_KUTIPAN HALAMAN_
%%
Oleh: Syamsul Kurniawan
Pendidikan sejak lama menanggung
dilema: apakah ia hanya menyampaikan pengetahuan, atau memanusiakan manusia. Di
dalam dilema itu, kelas sering kali berubah menjadi ruang hafalan yang kering,
angka-angka yang kosong, dan rutinitas yang usang. Yang tertinggal hanyalah
jurang antara pelajaran dan kehidupan.
Jurang itu membuat ilmu terasing
dari denyut sehari-hari. Ia bergema di dalam dirinya sendiri, seperti suara
yang berpantul tanpa henti di ruang kosong. Kita lupa, tanpa keterhubungan
dengan realitas, pengetahuan hanyalah serpihan kata yang tak menjejak bumi.
Di sinilah pembelajaran kontekstual
menemukan perannya. Ia menjembatani teori dengan kehidupan, menyatukan
pelajaran dengan pengalaman. Dengan itu, pendidikan tidak hanya memindahkan isi
buku ke kepala, melainkan menyalakan makna dalam diri murid.
Belajar tentang Nabi pun seharusnya
demikian. Ia tak cukup dibacakan dalam teks, disampaikan dalam cerita, lalu
ditutup dengan ujian. Teladan Nabi hanya akan hidup jika ia dikaitkan dengan
dunia yang murid kenal, dunia yang mereka jalani setiap hari.
Maka pembelajaran kontekstual
menuntut keterlibatan. Murid tidak lagi duduk pasif, mendengar, dan menyalin.
Mereka diajak menemukan sendiri, menghubungkan nilai dengan realitas,
menghadirkan Nabi dalam pengalaman mereka.
%%
_RINCIAN SOAL_
Salin tanpa perubahan bagian tulisan tentang pembelajaran kontekstual di atas, mulai dari kata-kata "Oleh: Syamsul Kurniawan" sampai dengan "tak menjejak bumi.".

_CUPLIKAN CATATAN_
%%
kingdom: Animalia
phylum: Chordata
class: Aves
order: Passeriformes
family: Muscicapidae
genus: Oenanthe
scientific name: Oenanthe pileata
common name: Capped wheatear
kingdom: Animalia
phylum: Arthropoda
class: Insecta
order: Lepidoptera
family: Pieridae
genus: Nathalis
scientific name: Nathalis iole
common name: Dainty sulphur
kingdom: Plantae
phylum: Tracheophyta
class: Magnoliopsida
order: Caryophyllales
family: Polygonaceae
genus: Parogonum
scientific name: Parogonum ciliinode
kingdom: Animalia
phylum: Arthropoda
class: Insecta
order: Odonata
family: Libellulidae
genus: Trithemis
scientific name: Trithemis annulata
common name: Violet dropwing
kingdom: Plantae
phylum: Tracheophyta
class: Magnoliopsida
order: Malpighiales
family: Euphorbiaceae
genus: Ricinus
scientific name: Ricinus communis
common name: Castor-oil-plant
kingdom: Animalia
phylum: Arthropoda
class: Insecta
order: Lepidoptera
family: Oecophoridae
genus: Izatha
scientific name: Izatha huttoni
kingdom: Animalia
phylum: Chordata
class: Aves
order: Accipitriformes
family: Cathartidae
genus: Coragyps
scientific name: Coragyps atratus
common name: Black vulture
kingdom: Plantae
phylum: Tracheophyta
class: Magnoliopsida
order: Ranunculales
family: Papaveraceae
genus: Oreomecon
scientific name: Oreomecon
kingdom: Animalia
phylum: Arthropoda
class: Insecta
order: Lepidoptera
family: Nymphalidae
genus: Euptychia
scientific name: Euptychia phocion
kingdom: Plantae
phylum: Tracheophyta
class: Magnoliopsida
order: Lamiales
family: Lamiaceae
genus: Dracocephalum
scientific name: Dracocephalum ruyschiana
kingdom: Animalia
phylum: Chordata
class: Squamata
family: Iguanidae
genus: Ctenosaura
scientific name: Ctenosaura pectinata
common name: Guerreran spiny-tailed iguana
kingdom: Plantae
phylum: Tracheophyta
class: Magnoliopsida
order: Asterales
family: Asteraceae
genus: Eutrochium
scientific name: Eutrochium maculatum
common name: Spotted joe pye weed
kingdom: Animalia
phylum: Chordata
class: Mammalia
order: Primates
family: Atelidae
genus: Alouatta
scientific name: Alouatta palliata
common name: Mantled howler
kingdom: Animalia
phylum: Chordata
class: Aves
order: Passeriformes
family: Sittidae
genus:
%%
_JAWABAN_
Oleh: Syamsul Kurniawan
Pendidikan sejak lama menanggung
dilema: apakah ia hanya menyampaikan pengetahuan, atau memanusiakan manusia. Di
dalam dilema itu, kelas sering kali berubah menjadi ruang hafalan yang kering,
angka-angka yang kosong, dan rutinitas yang usang. Yang tertinggal hanyalah
jurang antara pelajaran dan kehidupan.
Jurang itu membuat ilmu terasing
dari denyut sehari-hari. Ia bergema di dalam dirinya sendiri, seperti suara
yang berpantul tanpa henti di ruang kosong. Kita lupa, tanpa keterhubungan
dengan realitas, pengetahuan hanyalah serpihan kata yang tak menjejak bumi.